* **What you should do**: Pick up the article on the 2013 film Innocence after its final sentence and carry it forward.

* **Quoted passage**:
Innocence is a 2013 American horror drama film directed by Hilary Brougher, who co-wrote the film with Tristine Skyler. The movie is based on the 2000 novel of the same name by Jane Mendelsohn. It had its world premiere on October 26, 2013 at the Austin Film Festival and received a limited theatrical release in the United States on September 5, 2014. The movie stars Sophie Curtis, Kelly Reilly, Graham Phillips, Linus Roache, Sarah Sutherland and Stephanie March.

Plot
Beckett (Sophie Curtis) is a young teenager mourning the loss of her mother. She's moved to the Upper West Side of Manhattan with her father Miles (Linus Roache) and is set to begin school at Hamilton, an exclusive prep school. Beckett is so engrossed in her grief that she fails to notice that her school is a little stranger than most schools, as its students are prone to suicides and is full of extraordinarily beautiful female teachers. Things grow worse when the school nurse Pamela (Kelly Reilly) decides to move in with Beckett and Miles, especially since Pamela keeps instructing Beckett to remain a virgin. What Beckett doesn't know is that Pamela and the other school staff are all incarnations of Lamia, a former queen of Libya, and must kill and drink the blood of virgins to retain their immortal existence.

* **Material provided**:
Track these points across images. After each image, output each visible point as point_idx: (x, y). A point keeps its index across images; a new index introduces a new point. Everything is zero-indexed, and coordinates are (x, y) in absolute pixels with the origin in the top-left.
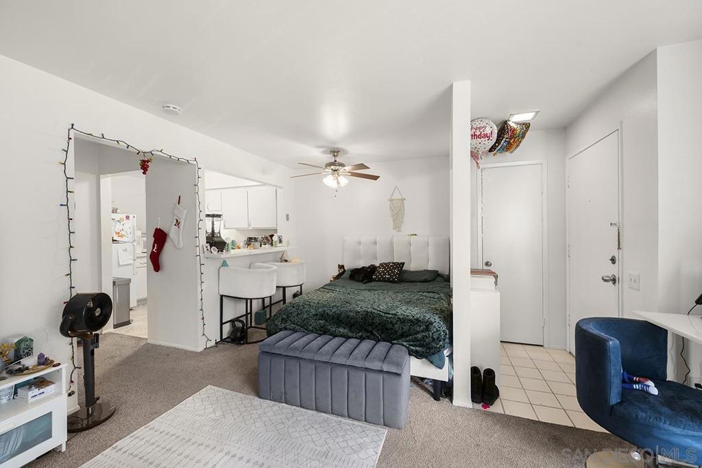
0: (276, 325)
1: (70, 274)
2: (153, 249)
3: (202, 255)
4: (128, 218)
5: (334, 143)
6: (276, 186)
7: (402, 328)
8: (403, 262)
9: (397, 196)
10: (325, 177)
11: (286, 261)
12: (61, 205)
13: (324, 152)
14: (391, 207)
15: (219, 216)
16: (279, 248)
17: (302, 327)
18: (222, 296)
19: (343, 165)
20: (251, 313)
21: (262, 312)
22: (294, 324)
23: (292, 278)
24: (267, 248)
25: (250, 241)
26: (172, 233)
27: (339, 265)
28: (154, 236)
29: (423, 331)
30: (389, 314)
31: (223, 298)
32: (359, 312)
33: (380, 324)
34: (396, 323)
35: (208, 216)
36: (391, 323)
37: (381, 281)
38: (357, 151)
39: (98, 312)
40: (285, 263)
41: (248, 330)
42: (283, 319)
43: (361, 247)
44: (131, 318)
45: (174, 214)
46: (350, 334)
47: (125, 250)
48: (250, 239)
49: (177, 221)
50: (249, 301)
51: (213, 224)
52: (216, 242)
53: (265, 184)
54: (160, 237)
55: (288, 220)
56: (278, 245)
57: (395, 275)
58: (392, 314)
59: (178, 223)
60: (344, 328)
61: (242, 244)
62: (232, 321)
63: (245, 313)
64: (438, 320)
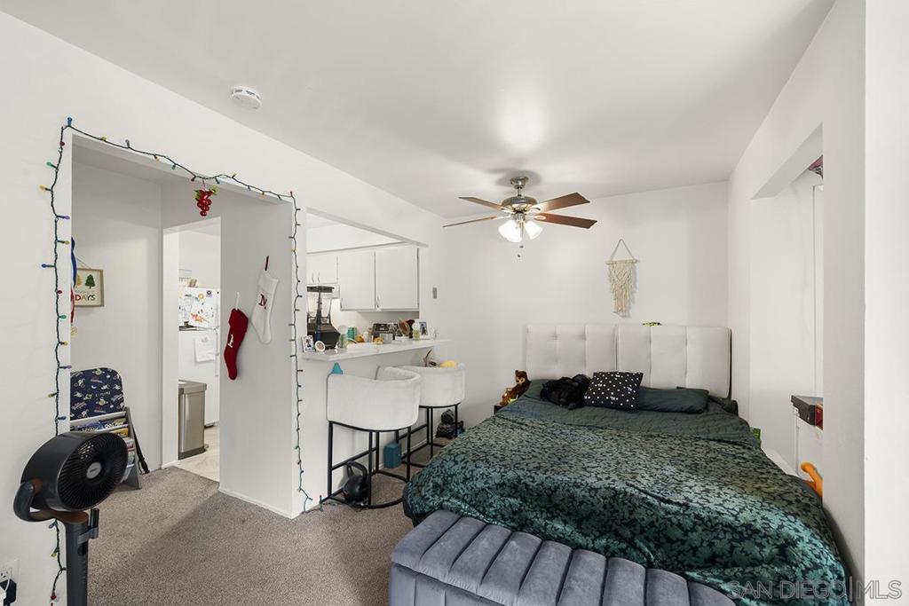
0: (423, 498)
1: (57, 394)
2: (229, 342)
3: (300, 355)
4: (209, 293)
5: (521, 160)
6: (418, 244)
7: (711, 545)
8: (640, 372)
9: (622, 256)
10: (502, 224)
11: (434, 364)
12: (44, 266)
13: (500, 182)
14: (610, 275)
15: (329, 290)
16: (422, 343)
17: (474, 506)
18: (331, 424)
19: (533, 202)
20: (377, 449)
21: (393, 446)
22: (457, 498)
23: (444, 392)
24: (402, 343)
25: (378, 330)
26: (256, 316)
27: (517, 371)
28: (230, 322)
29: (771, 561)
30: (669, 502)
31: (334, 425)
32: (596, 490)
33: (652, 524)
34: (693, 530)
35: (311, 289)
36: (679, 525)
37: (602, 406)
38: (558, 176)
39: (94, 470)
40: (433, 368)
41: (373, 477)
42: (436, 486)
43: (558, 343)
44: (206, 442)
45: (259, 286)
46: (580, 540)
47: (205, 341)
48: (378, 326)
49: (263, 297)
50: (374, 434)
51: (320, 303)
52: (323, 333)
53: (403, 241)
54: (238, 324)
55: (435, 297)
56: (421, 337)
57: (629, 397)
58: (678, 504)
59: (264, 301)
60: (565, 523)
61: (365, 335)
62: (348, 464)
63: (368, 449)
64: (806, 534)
==
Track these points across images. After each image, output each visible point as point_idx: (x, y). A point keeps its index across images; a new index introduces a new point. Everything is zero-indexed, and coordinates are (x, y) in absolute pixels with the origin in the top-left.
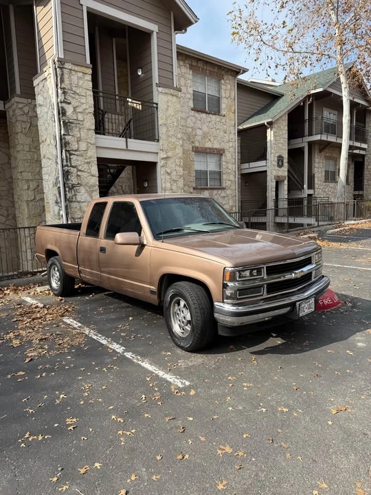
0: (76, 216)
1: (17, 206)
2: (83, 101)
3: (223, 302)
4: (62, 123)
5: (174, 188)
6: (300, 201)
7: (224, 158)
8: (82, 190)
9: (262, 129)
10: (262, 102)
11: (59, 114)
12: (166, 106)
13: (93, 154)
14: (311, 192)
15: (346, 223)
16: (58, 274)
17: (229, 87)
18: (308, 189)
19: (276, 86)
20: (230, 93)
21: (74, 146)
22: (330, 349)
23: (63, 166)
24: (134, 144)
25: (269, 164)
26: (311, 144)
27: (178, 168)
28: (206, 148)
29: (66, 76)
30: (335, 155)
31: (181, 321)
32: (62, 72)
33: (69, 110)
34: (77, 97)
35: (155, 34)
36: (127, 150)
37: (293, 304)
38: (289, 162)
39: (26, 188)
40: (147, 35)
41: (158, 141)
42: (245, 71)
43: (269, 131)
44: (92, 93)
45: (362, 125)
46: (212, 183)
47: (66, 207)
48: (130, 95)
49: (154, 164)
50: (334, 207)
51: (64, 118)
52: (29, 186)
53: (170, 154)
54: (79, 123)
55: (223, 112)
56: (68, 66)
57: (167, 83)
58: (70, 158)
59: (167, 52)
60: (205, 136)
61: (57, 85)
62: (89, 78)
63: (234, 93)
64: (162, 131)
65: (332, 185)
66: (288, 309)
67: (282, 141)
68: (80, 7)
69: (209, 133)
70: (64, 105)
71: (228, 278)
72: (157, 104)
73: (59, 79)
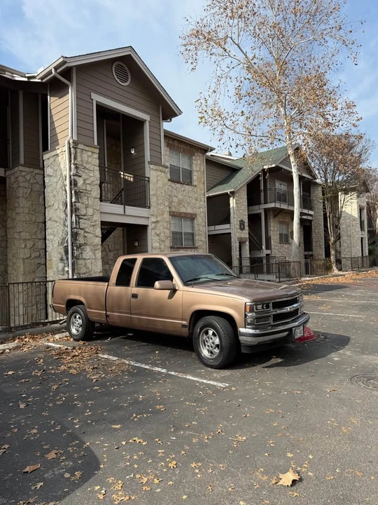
...
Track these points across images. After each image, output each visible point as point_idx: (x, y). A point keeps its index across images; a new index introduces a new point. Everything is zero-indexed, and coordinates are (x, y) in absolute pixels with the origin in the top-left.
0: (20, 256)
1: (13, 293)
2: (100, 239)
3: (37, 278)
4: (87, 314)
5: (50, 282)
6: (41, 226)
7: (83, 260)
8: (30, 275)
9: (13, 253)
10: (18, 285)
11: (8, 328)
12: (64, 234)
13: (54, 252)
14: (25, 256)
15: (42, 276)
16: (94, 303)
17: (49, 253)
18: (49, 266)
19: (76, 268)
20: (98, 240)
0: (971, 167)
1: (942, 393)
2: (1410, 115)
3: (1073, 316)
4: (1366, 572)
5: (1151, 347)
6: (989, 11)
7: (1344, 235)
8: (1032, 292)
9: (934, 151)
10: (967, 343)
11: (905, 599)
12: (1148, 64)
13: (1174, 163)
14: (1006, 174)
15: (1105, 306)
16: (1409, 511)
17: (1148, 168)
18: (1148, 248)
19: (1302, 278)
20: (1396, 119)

* **Response**:
Cast 
 Sophie Curtis as Beckett Warner
 Kelly Reilly as Pamela Hamilton
 Graham Phillips as Tobey Crawford
 Linus Roache as Miles Warner
 Sarah Sutherland as Jen Dunham
 Stephanie March as Natalie Crawford
 Perrey Reeves as Ava Dunham

Reception

Critical reception for Innocence has been predominantly negative. It holds an approval rating of 15% at Rotten Tomatoes, based on 20 reviews, with an average rating of 3.3/10. On Metacritic, the film has weighted average rating of 26 out of 100, based on 13 reviews, indicating "generally unfavorable reviews". The New York Times criticized the film's acting and soundtrack, while the Las Vegas Weekly criticized it for relying overly much on "worn-out horror cliches" - a criticism shared by the Fort Worth Star-Telegram.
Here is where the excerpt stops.